Sun Oct 16 11:55am EDT
Back in March, Kontinental Hockey League boss Alexander Medvedev discussed a time-honored European tradition: Growing an empire by conquering other countries.
Otherwise known as the KHL's Western European expansion.
HC Slovan Bratislava in Slovakia has been chatted up as new addition for the 2012-13 season. There's been talking about adding a Finnish club. But the most intriguing, and frankly peculiar, targets was Italy.
Peculiar in the sense that it's not seen as a hockey market; consider that the Stadio Olympico used for the 2006 Winter Games had its rink removed while the torch was still smoldering, converted into a soccer stadium. The 2011 IIHF rankings finds Italy at No. 17.
The way Milano Rossoblu hockey club president Ico Miglore sees it, joining a professional league is a way to transform Milan into a professional hockey market. So his team has agreed to join the KHL in 2012.
"They have finally agreed that we have the capability in terms of organization to join the league," Miglore explained. "Of course, it is not going to be a superstar team from the very beginning — we need time to develop."
"The 2006 Winter Olympics didn't affect the popularity of hockey in the country at all," Massimo Da Rin, Milano Rossoblu coach, said. "Of course, the Games were a great event for the Italian people, stadiums were renovated, and a lot of infrastructure developed, so some local clubs gained a lot then — but not the Italian game as a whole. In this respect, the KHL is another chance for us. Not only for Milan, but for the entire country to take a significant step forward."
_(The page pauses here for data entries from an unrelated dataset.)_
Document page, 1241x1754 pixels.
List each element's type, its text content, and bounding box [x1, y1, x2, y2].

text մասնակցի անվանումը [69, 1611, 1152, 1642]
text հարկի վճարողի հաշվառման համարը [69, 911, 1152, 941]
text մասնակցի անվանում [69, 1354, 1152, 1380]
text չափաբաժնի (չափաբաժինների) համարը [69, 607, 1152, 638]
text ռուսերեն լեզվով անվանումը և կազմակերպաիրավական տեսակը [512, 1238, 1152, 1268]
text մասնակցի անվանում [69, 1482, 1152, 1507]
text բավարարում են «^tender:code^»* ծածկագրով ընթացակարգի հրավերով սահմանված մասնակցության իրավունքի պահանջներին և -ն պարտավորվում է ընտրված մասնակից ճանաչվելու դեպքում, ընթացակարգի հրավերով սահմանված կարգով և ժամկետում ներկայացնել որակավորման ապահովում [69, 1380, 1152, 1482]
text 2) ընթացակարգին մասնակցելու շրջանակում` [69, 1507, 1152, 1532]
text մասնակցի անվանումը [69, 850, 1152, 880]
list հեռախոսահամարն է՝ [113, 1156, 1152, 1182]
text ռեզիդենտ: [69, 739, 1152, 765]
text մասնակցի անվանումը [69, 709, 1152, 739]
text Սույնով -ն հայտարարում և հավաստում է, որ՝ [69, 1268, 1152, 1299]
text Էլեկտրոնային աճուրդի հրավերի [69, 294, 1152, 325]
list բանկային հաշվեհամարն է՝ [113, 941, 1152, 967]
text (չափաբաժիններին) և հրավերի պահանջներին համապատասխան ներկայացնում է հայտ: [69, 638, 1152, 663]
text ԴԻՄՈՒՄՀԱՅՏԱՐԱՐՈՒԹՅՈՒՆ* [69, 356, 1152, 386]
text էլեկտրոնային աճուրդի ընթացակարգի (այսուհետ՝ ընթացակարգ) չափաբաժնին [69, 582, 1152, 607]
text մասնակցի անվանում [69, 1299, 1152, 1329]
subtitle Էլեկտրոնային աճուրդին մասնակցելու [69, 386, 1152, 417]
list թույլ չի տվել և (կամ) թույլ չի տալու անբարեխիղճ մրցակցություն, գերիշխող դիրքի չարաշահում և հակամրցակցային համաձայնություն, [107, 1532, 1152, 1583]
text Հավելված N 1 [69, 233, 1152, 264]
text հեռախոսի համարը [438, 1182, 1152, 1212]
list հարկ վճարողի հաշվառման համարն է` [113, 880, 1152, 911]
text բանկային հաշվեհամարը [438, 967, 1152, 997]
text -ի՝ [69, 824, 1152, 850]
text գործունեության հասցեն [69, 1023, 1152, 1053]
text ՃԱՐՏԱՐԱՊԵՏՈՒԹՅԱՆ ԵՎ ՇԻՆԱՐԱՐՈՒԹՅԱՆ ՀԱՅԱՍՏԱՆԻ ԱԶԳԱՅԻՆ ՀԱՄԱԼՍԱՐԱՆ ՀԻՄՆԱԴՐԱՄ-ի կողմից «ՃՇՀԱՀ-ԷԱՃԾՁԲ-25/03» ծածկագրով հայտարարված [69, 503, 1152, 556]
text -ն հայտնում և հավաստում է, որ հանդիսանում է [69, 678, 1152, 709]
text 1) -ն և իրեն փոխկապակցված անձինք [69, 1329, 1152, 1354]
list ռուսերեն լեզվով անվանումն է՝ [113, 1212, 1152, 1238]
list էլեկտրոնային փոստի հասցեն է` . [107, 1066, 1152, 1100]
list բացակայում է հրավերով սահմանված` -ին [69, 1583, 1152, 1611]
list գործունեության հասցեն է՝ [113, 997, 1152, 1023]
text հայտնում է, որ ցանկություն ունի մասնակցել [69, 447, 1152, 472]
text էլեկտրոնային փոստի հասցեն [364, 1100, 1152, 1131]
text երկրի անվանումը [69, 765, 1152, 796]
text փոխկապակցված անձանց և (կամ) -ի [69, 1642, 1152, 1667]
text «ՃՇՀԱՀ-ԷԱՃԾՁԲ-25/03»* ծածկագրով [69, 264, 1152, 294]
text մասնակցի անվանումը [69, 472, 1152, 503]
There's a bit of institutional cynicism about the KHL's fortunes in Italy. Daniele Amadasi of Tuttohockey told Sports.ru that "sure, we would like to see KHL games in Italy, but technically it's almost impossible. It would be cheaper to develop our own league."
Italian journalist Alessandro Seren Rosso went into detail about why the KHL would struggle in Milan, including:
• Facilities, as the team's current arena holds 4,500 fans but draws about 1,000 per game.
• The market may not be interested in seeing local teams against teams based in Russia or the Czech Republic: "One of the main problems of hockey in Western Europe - provincialism. The Italian fans are very enthusiastic to visit matches against a team from the regional league, [but] do not visit [teams that are] little-known to them."
Then there's available talent for teams, specifically local stars to market around. Bruce Peter of Puck Worlds wrote that "with such a low standard to build a team around in terms of both local and foreign hockey players in Italy, the team would be starting from a real disadvantage."
Well, there's always Rico Fata. And maybe Jason Muzzatti will come out of retirement to play goal. If nothing else, they've got a hell of a statistician.